Bien sûr, nous n'ignorons pas qu'en 2010 le RDR n'avait pas respecté les lois de la république qu'il connaissait, et qu'il est peut-être prêt à recommencer en 2015. Mais il est tout de même bon de redéfinir les règles et de les faire connaître aux populations. Il y a encore tant d'ignorance autour des règles du jeu politique qu'il n'est pas inutile de les rappeler en les diffusant largement.

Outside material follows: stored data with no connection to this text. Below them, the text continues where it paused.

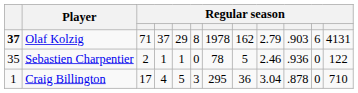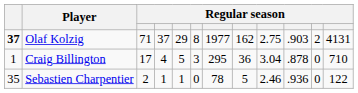Olaf Kolzig | column 7: 1978 -> 1977
Olaf Kolzig | column 9: 2.79 -> 2.75
Olaf Kolzig | column 11: 6 -> 2
rows swapped: Craig Billington <-> Sebastien Charpentier
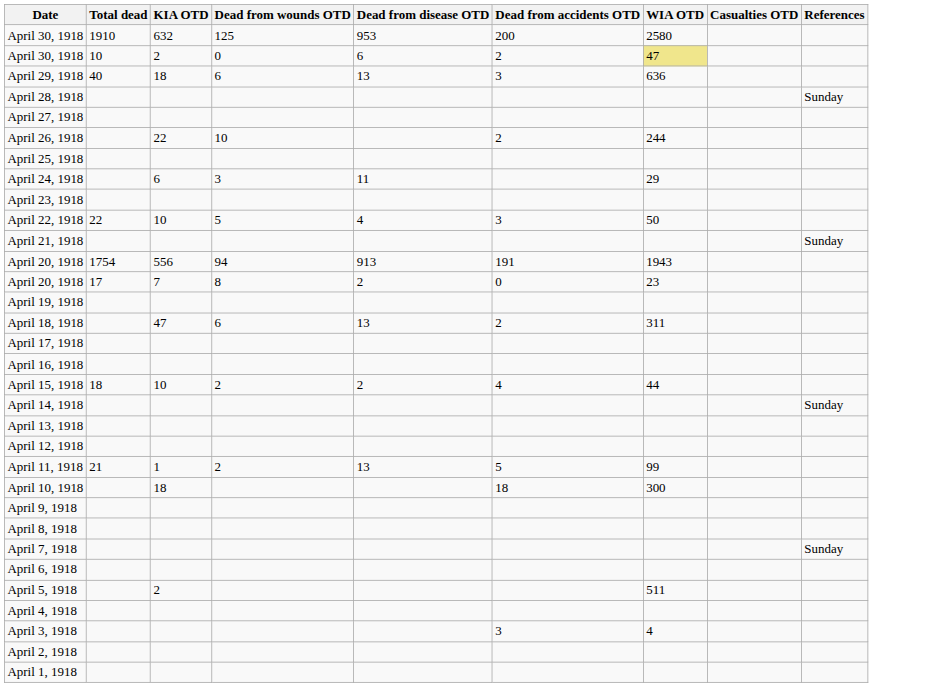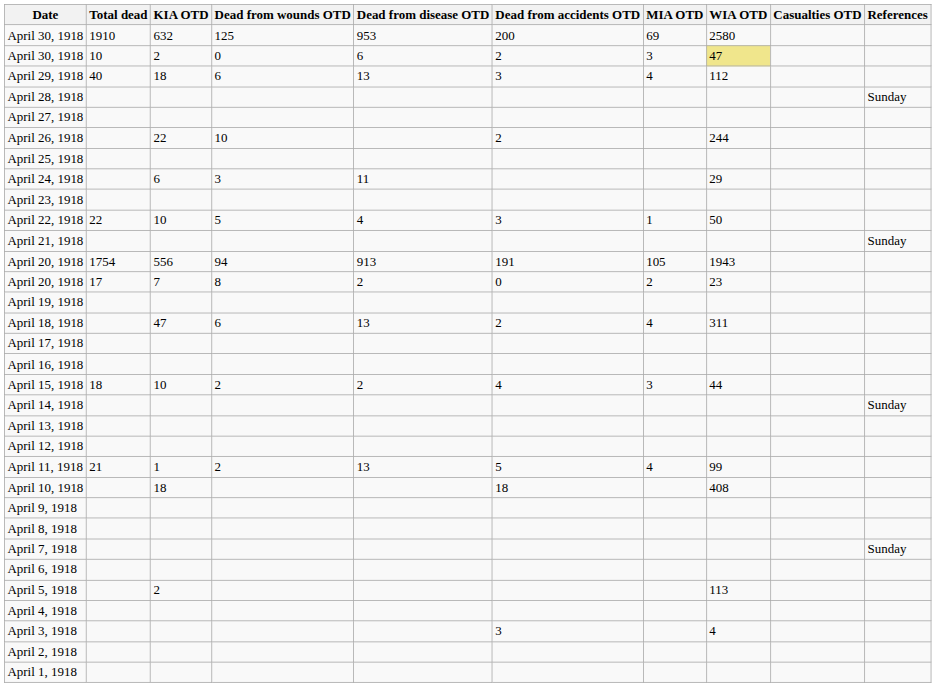+ column: MIA OTD | 69 | 3 | 4 | 1 | 105 | 2 | 4 | 3 | 4
April 29, 1918 | WIA OTD: 636 -> 112
April 10, 1918 | WIA OTD: 300 -> 408
April 5, 1918 | WIA OTD: 511 -> 113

Outre la redéfinition consensuelle de la CEI et la clarté des règles, posons-nous cette question : à quoi nous sert-il de nous quereller autour d'une structure électorale si l'issue des élections ne sera jamais connue des Ivoiriens ? Oui, la question mérite d'être posée parce que les électeurs ivoiriens demeurent aujourd'hui encore dans l'ignorance des vrais résultats de leurs votes de 2010. On aurait rendu justice aux Ivoiriens si, devant la contestation des résultats, on avait recompté les voix pour qu'ils aient une connaissance et une conscience exactes de leur choix ! Si on refuse au peuple le droit de savoir pour qui il a voté, si on lui refuse le droit de vérifier l'exactitude de son choix, à quoi lui sert-il d'aller voter ? Le fait de ne pas avoir les moyens ou le droit de savoir si mon vote a été ou non comptabilisé est la preuve qu'il ne compte absolument pas ; et dans ce cas, il est inutile que j'aille voter. C'est ce que chaque Ivoirien doit se dire devant le tapage inutile que l'on fait autour de la CEI, alors que les conditions sociales pour des élections démocratiques ne sont toujours pas réunies.